TASK REQUIREMENTS: Each line of the records that follow must come back exactly, with pictures skipped.

Before-and-after change data
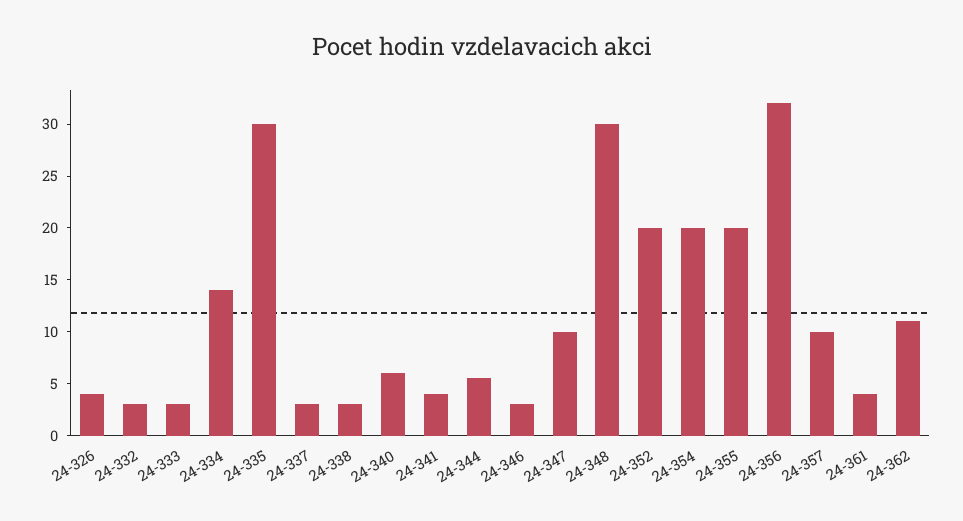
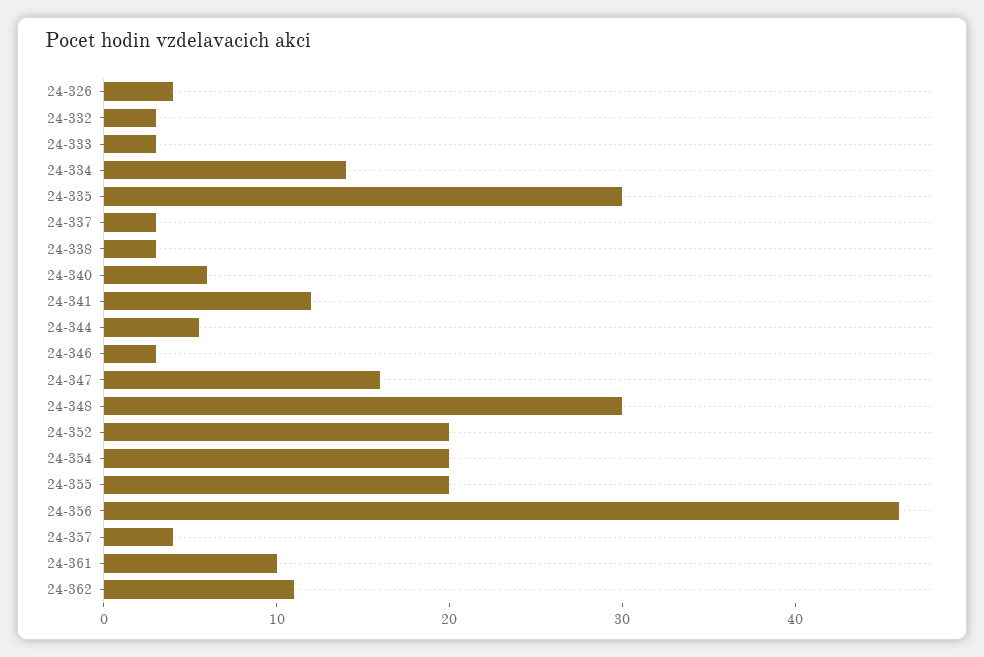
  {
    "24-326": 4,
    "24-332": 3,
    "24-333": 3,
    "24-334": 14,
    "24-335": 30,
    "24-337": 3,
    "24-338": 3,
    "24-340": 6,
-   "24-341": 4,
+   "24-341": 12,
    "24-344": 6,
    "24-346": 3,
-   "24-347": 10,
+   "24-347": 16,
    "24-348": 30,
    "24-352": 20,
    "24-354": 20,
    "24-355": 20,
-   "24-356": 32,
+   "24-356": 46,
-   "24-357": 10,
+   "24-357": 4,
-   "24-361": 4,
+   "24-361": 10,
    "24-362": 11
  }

THE COMPLETED TASK:
  {
    "24-326": 4,
    "24-332": 3,
    "24-333": 3,
    "24-334": 14,
    "24-335": 30,
    "24-337": 3,
    "24-338": 3,
    "24-340": 6,
-   "24-341": 4,
+   "24-341": 12,
    "24-344": 6,
    "24-346": 3,
-   "24-347": 10,
+   "24-347": 16,
    "24-348": 30,
    "24-352": 20,
    "24-354": 20,
    "24-355": 20,
-   "24-356": 32,
+   "24-356": 46,
-   "24-357": 10,
+   "24-357": 4,
-   "24-361": 4,
+   "24-361": 10,
    "24-362": 11
  }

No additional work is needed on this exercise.